====== Given records ======

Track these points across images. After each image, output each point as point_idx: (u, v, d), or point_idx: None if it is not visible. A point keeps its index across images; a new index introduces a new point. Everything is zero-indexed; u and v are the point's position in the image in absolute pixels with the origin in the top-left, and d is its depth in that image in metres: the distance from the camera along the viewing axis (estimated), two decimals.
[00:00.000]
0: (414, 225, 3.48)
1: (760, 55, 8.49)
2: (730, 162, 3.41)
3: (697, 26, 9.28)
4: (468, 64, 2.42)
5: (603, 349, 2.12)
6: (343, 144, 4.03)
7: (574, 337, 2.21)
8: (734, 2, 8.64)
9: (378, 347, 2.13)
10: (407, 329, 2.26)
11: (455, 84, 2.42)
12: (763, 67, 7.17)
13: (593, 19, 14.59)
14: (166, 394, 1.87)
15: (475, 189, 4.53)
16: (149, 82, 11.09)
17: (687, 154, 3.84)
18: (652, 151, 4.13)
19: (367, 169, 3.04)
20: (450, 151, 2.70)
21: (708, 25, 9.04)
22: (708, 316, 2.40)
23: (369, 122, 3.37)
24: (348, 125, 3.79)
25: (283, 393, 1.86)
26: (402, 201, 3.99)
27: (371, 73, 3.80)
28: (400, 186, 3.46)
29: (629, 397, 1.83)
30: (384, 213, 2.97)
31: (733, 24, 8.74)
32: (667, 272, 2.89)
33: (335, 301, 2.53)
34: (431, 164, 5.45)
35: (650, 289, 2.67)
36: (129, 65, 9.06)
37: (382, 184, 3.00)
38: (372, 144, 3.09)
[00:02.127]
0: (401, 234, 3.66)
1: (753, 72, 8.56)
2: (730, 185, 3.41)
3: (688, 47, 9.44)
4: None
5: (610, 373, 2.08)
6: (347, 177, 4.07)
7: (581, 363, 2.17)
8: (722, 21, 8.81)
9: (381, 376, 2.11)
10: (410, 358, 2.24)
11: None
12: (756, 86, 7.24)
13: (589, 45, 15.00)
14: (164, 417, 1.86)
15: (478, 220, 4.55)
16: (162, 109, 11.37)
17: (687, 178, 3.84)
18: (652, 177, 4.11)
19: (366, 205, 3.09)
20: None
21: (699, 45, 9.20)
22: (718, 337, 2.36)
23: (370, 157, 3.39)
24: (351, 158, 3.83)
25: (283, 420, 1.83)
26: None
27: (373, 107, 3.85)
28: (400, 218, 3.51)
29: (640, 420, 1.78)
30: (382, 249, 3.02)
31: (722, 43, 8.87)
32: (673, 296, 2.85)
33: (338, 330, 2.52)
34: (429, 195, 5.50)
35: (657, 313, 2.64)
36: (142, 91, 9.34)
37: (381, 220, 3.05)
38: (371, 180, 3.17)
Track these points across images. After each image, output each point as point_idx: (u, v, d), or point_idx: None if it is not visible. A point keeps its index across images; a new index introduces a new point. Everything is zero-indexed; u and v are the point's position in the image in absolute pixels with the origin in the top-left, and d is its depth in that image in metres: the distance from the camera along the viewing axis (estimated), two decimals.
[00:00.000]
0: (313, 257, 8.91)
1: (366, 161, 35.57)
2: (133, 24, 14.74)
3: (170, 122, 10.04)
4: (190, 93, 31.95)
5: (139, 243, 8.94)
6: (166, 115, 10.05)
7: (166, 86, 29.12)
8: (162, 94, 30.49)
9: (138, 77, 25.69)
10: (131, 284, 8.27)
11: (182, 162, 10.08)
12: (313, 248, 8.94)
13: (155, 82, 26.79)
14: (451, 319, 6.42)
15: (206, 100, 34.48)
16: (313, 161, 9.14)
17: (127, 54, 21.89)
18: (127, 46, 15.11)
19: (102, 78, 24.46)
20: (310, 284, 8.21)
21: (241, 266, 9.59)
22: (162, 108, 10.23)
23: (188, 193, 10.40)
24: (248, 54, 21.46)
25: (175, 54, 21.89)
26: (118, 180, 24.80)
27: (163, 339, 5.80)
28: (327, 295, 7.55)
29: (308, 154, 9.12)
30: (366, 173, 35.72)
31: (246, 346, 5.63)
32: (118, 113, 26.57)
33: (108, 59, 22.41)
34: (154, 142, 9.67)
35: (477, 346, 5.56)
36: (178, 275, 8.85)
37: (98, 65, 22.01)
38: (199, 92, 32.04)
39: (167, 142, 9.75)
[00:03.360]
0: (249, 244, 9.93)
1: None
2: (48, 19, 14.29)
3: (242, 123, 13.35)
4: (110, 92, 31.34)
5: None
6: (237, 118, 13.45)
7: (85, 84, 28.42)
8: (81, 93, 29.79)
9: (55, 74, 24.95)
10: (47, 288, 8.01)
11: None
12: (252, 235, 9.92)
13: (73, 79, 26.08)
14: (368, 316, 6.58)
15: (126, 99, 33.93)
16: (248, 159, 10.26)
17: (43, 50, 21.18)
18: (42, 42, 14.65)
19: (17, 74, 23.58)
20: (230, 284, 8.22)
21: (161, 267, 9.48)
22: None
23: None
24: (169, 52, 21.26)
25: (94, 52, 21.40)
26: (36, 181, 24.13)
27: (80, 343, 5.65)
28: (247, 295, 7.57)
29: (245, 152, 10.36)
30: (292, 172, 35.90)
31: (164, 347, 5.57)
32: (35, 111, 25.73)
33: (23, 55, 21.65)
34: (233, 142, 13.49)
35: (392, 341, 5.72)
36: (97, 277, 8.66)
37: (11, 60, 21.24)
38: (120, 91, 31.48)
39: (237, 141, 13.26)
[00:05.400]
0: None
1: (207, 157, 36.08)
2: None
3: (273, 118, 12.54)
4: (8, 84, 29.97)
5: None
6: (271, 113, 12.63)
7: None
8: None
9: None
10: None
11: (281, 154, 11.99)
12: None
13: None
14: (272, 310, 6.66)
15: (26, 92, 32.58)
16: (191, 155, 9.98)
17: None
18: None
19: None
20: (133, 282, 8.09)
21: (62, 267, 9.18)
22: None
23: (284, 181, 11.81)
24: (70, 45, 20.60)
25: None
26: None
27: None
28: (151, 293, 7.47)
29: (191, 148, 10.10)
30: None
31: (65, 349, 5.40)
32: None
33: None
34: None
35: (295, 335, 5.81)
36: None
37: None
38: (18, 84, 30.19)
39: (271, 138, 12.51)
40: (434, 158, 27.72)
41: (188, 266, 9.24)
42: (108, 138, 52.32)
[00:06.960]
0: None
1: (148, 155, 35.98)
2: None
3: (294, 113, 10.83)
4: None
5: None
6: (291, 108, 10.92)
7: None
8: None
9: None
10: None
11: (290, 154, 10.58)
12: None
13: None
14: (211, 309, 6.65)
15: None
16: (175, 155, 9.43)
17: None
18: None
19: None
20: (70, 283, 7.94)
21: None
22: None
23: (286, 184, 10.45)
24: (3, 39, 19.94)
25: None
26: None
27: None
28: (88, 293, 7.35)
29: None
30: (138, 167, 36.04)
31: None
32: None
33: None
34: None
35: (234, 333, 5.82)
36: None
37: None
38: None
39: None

======

■ Exercise: Reproduce each record exactly as it appears.

■ Written response:
Track these points across images. After each image, output each point as point_idx: (u, v, d), or point_idx: None if it is not visible. A point keeps its index across images; a new index introduces a new point. Everything is zero-indexed; u and v are the point's position in the image in absolute pixels with the origin in the top-left, and d is its depth in that image in metres: the distance from the camera along the viewing axis (estimated), two decimals.
[00:00.000]
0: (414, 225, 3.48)
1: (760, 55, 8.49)
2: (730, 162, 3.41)
3: (697, 26, 9.28)
4: (468, 64, 2.42)
5: (603, 349, 2.12)
6: (343, 144, 4.03)
7: (574, 337, 2.21)
8: (734, 2, 8.64)
9: (378, 347, 2.13)
10: (407, 329, 2.26)
11: (455, 84, 2.42)
12: (763, 67, 7.17)
13: (593, 19, 14.59)
14: (166, 394, 1.87)
15: (475, 189, 4.53)
16: (149, 82, 11.09)
17: (687, 154, 3.84)
18: (652, 151, 4.13)
19: (367, 169, 3.04)
20: (450, 151, 2.70)
21: (708, 25, 9.04)
22: (708, 316, 2.40)
23: (369, 122, 3.37)
24: (348, 125, 3.79)
25: (283, 393, 1.86)
26: (402, 201, 3.99)
27: (371, 73, 3.80)
28: (400, 186, 3.46)
29: (629, 397, 1.83)
30: (384, 213, 2.97)
31: (733, 24, 8.74)
32: (667, 272, 2.89)
33: (335, 301, 2.53)
34: (431, 164, 5.45)
35: (650, 289, 2.67)
36: (129, 65, 9.06)
37: (382, 184, 3.00)
38: (372, 144, 3.09)
[00:02.127]
0: (401, 234, 3.66)
1: (753, 72, 8.56)
2: (730, 185, 3.41)
3: (688, 47, 9.44)
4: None
5: (610, 373, 2.08)
6: (347, 177, 4.07)
7: (581, 363, 2.17)
8: (722, 21, 8.81)
9: (381, 376, 2.11)
10: (410, 358, 2.24)
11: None
12: (756, 86, 7.24)
13: (589, 45, 15.00)
14: (164, 417, 1.86)
15: (478, 220, 4.55)
16: (162, 109, 11.37)
17: (687, 178, 3.84)
18: (652, 177, 4.11)
19: (366, 205, 3.09)
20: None
21: (699, 45, 9.20)
22: (718, 337, 2.36)
23: (370, 157, 3.39)
24: (351, 158, 3.83)
25: (283, 420, 1.83)
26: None
27: (373, 107, 3.85)
28: (400, 218, 3.51)
29: (640, 420, 1.78)
30: (382, 249, 3.02)
31: (722, 43, 8.87)
32: (673, 296, 2.85)
33: (338, 330, 2.52)
34: (429, 195, 5.50)
35: (657, 313, 2.64)
36: (142, 91, 9.34)
37: (381, 220, 3.05)
38: (371, 180, 3.17)
Track these points across images. After each image, output each point as point_idx: (u, v, d), or point_idx: None if it is not visible. A point keeps its index across images; a new index introduces a new point. Everything is zero-indexed; u and v are the point's position in the image in absolute pixels with the origin in the top-left, and d is its depth in that image in metres: the distance from the camera along the viewing axis (estimated), two decimals.
[00:00.000]
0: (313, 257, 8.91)
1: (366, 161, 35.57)
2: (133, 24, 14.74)
3: (170, 122, 10.04)
4: (190, 93, 31.95)
5: (139, 243, 8.94)
6: (166, 115, 10.05)
7: (166, 86, 29.12)
8: (162, 94, 30.49)
9: (138, 77, 25.69)
10: (131, 284, 8.27)
11: (182, 162, 10.08)
12: (313, 248, 8.94)
13: (155, 82, 26.79)
14: (451, 319, 6.42)
15: (206, 100, 34.48)
16: (313, 161, 9.14)
17: (127, 54, 21.89)
18: (127, 46, 15.11)
19: (102, 78, 24.46)
20: (310, 284, 8.21)
21: (241, 266, 9.59)
22: (162, 108, 10.23)
23: (188, 193, 10.40)
24: (248, 54, 21.46)
25: (175, 54, 21.89)
26: (118, 180, 24.80)
27: (163, 339, 5.80)
28: (327, 295, 7.55)
29: (308, 154, 9.12)
30: (366, 173, 35.72)
31: (246, 346, 5.63)
32: (118, 113, 26.57)
33: (108, 59, 22.41)
34: (154, 142, 9.67)
35: (477, 346, 5.56)
36: (178, 275, 8.85)
37: (98, 65, 22.01)
38: (199, 92, 32.04)
39: (167, 142, 9.75)
[00:03.360]
0: (249, 244, 9.93)
1: None
2: (48, 19, 14.29)
3: (242, 123, 13.35)
4: (110, 92, 31.34)
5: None
6: (237, 118, 13.45)
7: (85, 84, 28.42)
8: (81, 93, 29.79)
9: (55, 74, 24.95)
10: (47, 288, 8.01)
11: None
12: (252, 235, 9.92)
13: (73, 79, 26.08)
14: (368, 316, 6.58)
15: (126, 99, 33.93)
16: (248, 159, 10.26)
17: (43, 50, 21.18)
18: (42, 42, 14.65)
19: (17, 74, 23.58)
20: (230, 284, 8.22)
21: (161, 267, 9.48)
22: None
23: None
24: (169, 52, 21.26)
25: (94, 52, 21.40)
26: (36, 181, 24.13)
27: (80, 343, 5.65)
28: (247, 295, 7.57)
29: (245, 152, 10.36)
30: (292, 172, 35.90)
31: (164, 347, 5.57)
32: (35, 111, 25.73)
33: (23, 55, 21.65)
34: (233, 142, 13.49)
35: (392, 341, 5.72)
36: (97, 277, 8.66)
37: (11, 60, 21.24)
38: (120, 91, 31.48)
39: (237, 141, 13.26)
[00:05.400]
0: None
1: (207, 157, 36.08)
2: None
3: (273, 118, 12.54)
4: (8, 84, 29.97)
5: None
6: (271, 113, 12.63)
7: None
8: None
9: None
10: None
11: (281, 154, 11.99)
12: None
13: None
14: (272, 310, 6.66)
15: (26, 92, 32.58)
16: (191, 155, 9.98)
17: None
18: None
19: None
20: (133, 282, 8.09)
21: (62, 267, 9.18)
22: None
23: (284, 181, 11.81)
24: (70, 45, 20.60)
25: None
26: None
27: None
28: (151, 293, 7.47)
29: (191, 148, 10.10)
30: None
31: (65, 349, 5.40)
32: None
33: None
34: None
35: (295, 335, 5.81)
36: None
37: None
38: (18, 84, 30.19)
39: (271, 138, 12.51)
40: (434, 158, 27.72)
41: (188, 266, 9.24)
42: (108, 138, 52.32)
[00:06.960]
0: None
1: (148, 155, 35.98)
2: None
3: (294, 113, 10.83)
4: None
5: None
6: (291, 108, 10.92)
7: None
8: None
9: None
10: None
11: (290, 154, 10.58)
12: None
13: None
14: (211, 309, 6.65)
15: None
16: (175, 155, 9.43)
17: None
18: None
19: None
20: (70, 283, 7.94)
21: None
22: None
23: (286, 184, 10.45)
24: (3, 39, 19.94)
25: None
26: None
27: None
28: (88, 293, 7.35)
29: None
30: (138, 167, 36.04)
31: None
32: None
33: None
34: None
35: (234, 333, 5.82)
36: None
37: None
38: None
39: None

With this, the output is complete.